Exercise: Tally the lines in the records below that contain "source" and return only the result.

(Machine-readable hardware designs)
<<<<

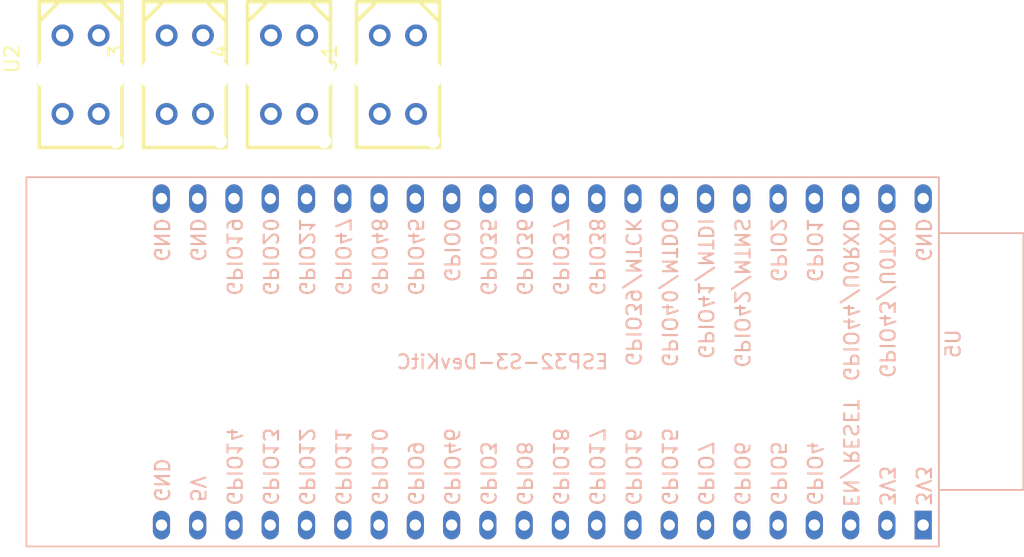
<source format=kicad_pcb>
(kicad_pcb (version 20221018) (generator pcbnew)

  (general
    (thickness 1.6)
  )

  (paper "A4")
  (layers
    (0 "F.Cu" signal)
    (31 "B.Cu" signal)
    (32 "B.Adhes" user "B.Adhesive")
    (33 "F.Adhes" user "F.Adhesive")
    (34 "B.Paste" user)
    (35 "F.Paste" user)
    (36 "B.SilkS" user "B.Silkscreen")
    (37 "F.SilkS" user "F.Silkscreen")
    (38 "B.Mask" user)
    (39 "F.Mask" user)
    (40 "Dwgs.User" user "User.Drawings")
    (41 "Cmts.User" user "User.Comments")
    (42 "Eco1.User" user "User.Eco1")
    (43 "Eco2.User" user "User.Eco2")
    (44 "Edge.Cuts" user)
    (45 "Margin" user)
    (46 "B.CrtYd" user "B.Courtyard")
    (47 "F.CrtYd" user "F.Courtyard")
    (48 "B.Fab" user)
    (49 "F.Fab" user)
    (50 "User.1" user)
    (51 "User.2" user)
    (52 "User.3" user)
    (53 "User.4" user)
    (54 "User.5" user)
    (55 "User.6" user)
    (56 "User.7" user)
    (57 "User.8" user)
    (58 "User.9" user)
  )

  (setup
    (pad_to_mask_clearance 0)
    (pcbplotparams
      (layerselection 0x00010fc_ffffffff)
      (plot_on_all_layers_selection 0x0000000_00000000)
      (disableapertmacros false)
      (usegerberextensions false)
      (usegerberattributes true)
      (usegerberadvancedattributes true)
      (creategerberjobfile true)
      (dashed_line_dash_ratio 12.000000)
      (dashed_line_gap_ratio 3.000000)
      (svgprecision 4)
      (plotframeref false)
      (viasonmask false)
      (mode 1)
      (useauxorigin false)
      (hpglpennumber 1)
      (hpglpenspeed 20)
      (hpglpendiameter 15.000000)
      (dxfpolygonmode true)
      (dxfimperialunits true)
      (dxfusepcbnewfont true)
      (psnegative false)
      (psa4output false)
      (plotreference true)
      (plotvalue true)
      (plotinvisibletext false)
      (sketchpadsonfab false)
      (subtractmaskfromsilk false)
      (outputformat 1)
      (mirror false)
      (drillshape 1)
      (scaleselection 1)
      (outputdirectory "")
    )
  )

  (net 0 "")
  (net 1 "unconnected-(U1-Pad1)")
  (net 2 "unconnected-(U1-Pad2)")
  (net 3 "unconnected-(U1-Pad4)")
  (net 4 "unconnected-(U1-Pad3)")
  (net 5 "unconnected-(U2-Pad1)")
  (net 6 "unconnected-(U2-Pad2)")
  (net 7 "unconnected-(U2-Pad4)")
  (net 8 "unconnected-(U2-Pad3)")
  (net 9 "unconnected-(U3-Pad1)")
  (net 10 "unconnected-(U3-Pad2)")
  (net 11 "unconnected-(U3-Pad4)")
  (net 12 "unconnected-(U3-Pad3)")
  (net 13 "unconnected-(U4-Pad1)")
  (net 14 "unconnected-(U4-Pad2)")
  (net 15 "unconnected-(U4-Pad4)")
  (net 16 "unconnected-(U4-Pad3)")
  (net 17 "Net-(U5-3V3-Pad1)")
  (net 18 "unconnected-(U5-CHIP_PU-Pad3)")
  (net 19 "unconnected-(U5-GPIO4{slash}ADC1_CH3-Pad4)")
  (net 20 "unconnected-(U5-GPIO5{slash}ADC1_CH4-Pad5)")
  (net 21 "unconnected-(U5-GPIO6{slash}ADC1_CH5-Pad6)")
  (net 22 "unconnected-(U5-GPIO7{slash}ADC1_CH6-Pad7)")
  (net 23 "unconnected-(U5-GPIO15{slash}ADC2_CH4{slash}32K_P-Pad8)")
  (net 24 "unconnected-(U5-GPIO16{slash}ADC2_CH5{slash}32K_N-Pad9)")
  (net 25 "unconnected-(U5-GPIO17{slash}ADC2_CH6-Pad10)")
  (net 26 "unconnected-(U5-GPIO18{slash}ADC2_CH7-Pad11)")
  (net 27 "unconnected-(U5-GPIO8{slash}ADC1_CH7-Pad12)")
  (net 28 "unconnected-(U5-GPIO3{slash}ADC1_CH2-Pad13)")
  (net 29 "unconnected-(U5-GPIO46-Pad14)")
  (net 30 "unconnected-(U5-GPIO9{slash}ADC1_CH8-Pad15)")
  (net 31 "unconnected-(U5-GPIO10{slash}ADC1_CH9-Pad16)")
  (net 32 "unconnected-(U5-GPIO11{slash}ADC2_CH0-Pad17)")
  (net 33 "unconnected-(U5-GPIO12{slash}ADC2_CH1-Pad18)")
  (net 34 "unconnected-(U5-GPIO13{slash}ADC2_CH2-Pad19)")
  (net 35 "unconnected-(U5-GPIO14{slash}ADC2_CH3-Pad20)")
  (net 36 "unconnected-(U5-5V-Pad21)")
  (net 37 "Net-(U5-GND-Pad22)")
  (net 38 "unconnected-(U5-GPIO19{slash}USB_D--Pad25)")
  (net 39 "unconnected-(U5-GPIO20{slash}USB_D+-Pad26)")
  (net 40 "unconnected-(U5-GPIO21-Pad27)")
  (net 41 "unconnected-(U5-GPIO47-Pad28)")
  (net 42 "unconnected-(U5-GPIO48-Pad29)")
  (net 43 "unconnected-(U5-GPIO45-Pad30)")
  (net 44 "unconnected-(U5-GPIO0-Pad31)")
  (net 45 "unconnected-(U5-GPIO35-Pad32)")
  (net 46 "unconnected-(U5-GPIO36-Pad33)")
  (net 47 "unconnected-(U5-GPIO37-Pad34)")
  (net 48 "unconnected-(U5-GPIO38-Pad35)")
  (net 49 "unconnected-(U5-GPIO39{slash}MTCK-Pad36)")
  (net 50 "unconnected-(U5-GPIO40{slash}MTDO-Pad37)")
  (net 51 "unconnected-(U5-GPIO41{slash}MTDI-Pad38)")
  (net 52 "unconnected-(U5-GPIO42{slash}MTMS-Pad39)")
  (net 53 "unconnected-(U5-GPIO2{slash}ADC1_CH1-Pad40)")
  (net 54 "unconnected-(U5-GPIO1{slash}ADC1_CH0-Pad41)")
  (net 55 "unconnected-(U5-GPIO44{slash}U0RXD-Pad42)")
  (net 56 "unconnected-(U5-GPIO43{slash}U0TXD-Pad43)")

  (footprint "jlc_footprints:OPTO-TH_TCRT5000" (layer "F.Cu") (at 83.819997 53.550064 90))

  (footprint "jlc_footprints:OPTO-TH_TCRT5000" (layer "F.Cu") (at 76.520123 53.550064 90))

  (footprint "jlc_footprints:OPTO-TH_TCRT5000" (layer "F.Cu") (at 91.440003 53.550064 90))

  (footprint "jlc_footprints:OPTO-TH_TCRT5000" (layer "F.Cu") (at 69.220249 53.550064 90))

  (footprint "Espressif:ESP32-S3-DevKitC" (layer "B.Cu") (at 128.22208 85.09 90))

)

</source>
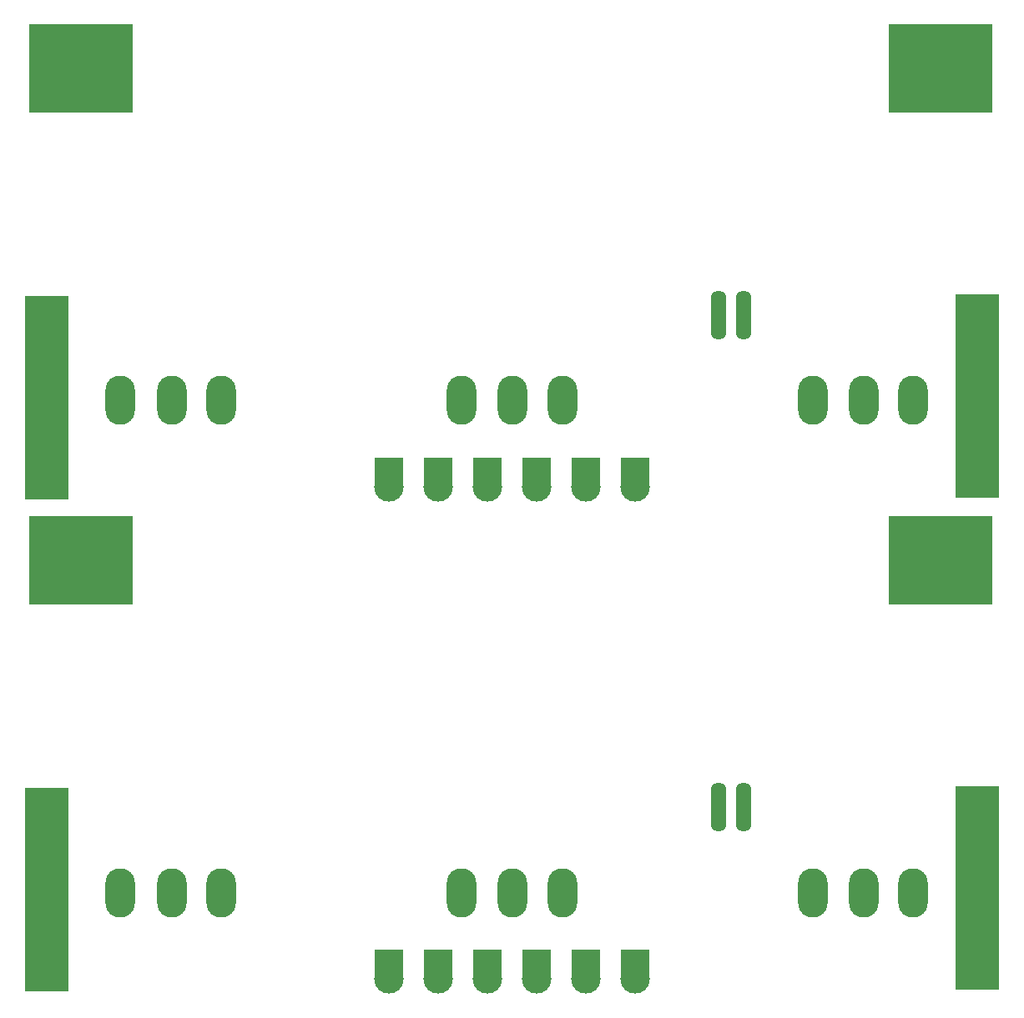
<source format=gbp>
G04*
G04 #@! TF.GenerationSoftware,Altium Limited,Altium Designer,21.0.8 (223)*
G04*
G04 Layer_Color=128*
%FSLAX25Y25*%
%MOIN*%
G70*
G04*
G04 #@! TF.SameCoordinates,1038851D-6751-456F-ADCF-613883C18876*
G04*
G04*
G04 #@! TF.FilePolarity,Positive*
G04*
G01*
G75*
%ADD13O,0.11811X0.19685*%
%ADD14R,0.11811X0.11811*%
%ADD15C,0.11811*%
%ADD16O,0.06299X0.19685*%
%ADD18R,0.41339X0.35433*%
%ADD19R,0.17717X0.81496*%
%ADD20R,0.41339X0.35433*%
%ADD21R,0.41339X0.35433*%
%ADD22R,0.41339X0.35433*%
D13*
X148008Y149894D02*
D03*
X168480D02*
D03*
X188165D02*
D03*
X284228Y149894D02*
D03*
X304701D02*
D03*
X324386D02*
D03*
X464543Y149894D02*
D03*
X444858D02*
D03*
X424386D02*
D03*
X148008Y346744D02*
D03*
X168480D02*
D03*
X188165D02*
D03*
X284228Y346744D02*
D03*
X304701D02*
D03*
X324386D02*
D03*
X464543Y346744D02*
D03*
X444858D02*
D03*
X424386D02*
D03*
D14*
X294508Y121280D02*
D03*
X255138Y121280D02*
D03*
X314193D02*
D03*
X353563D02*
D03*
X274823D02*
D03*
X333878Y121280D02*
D03*
X294508Y318130D02*
D03*
X255138Y318130D02*
D03*
X314193D02*
D03*
X353563D02*
D03*
X274823D02*
D03*
X333878Y318130D02*
D03*
D15*
X294508Y115374D02*
D03*
X255138Y115374D02*
D03*
X314193D02*
D03*
X353563Y115374D02*
D03*
X274823Y115374D02*
D03*
X333878Y115374D02*
D03*
X294508Y312224D02*
D03*
X255138Y312224D02*
D03*
X314193D02*
D03*
X353563Y312224D02*
D03*
X274823Y312224D02*
D03*
X333878Y312224D02*
D03*
D16*
X396870Y184075D02*
D03*
X387028D02*
D03*
X396870Y380925D02*
D03*
X387028D02*
D03*
D18*
X475610Y282697D02*
D03*
D19*
X118480Y151075D02*
D03*
X490331Y151665D02*
D03*
X118480Y347925D02*
D03*
X490331Y348516D02*
D03*
D20*
X132106Y282697D02*
D03*
D21*
X475610Y479547D02*
D03*
D22*
X132106D02*
D03*
M02*

</source>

>>>>

Final answer: 4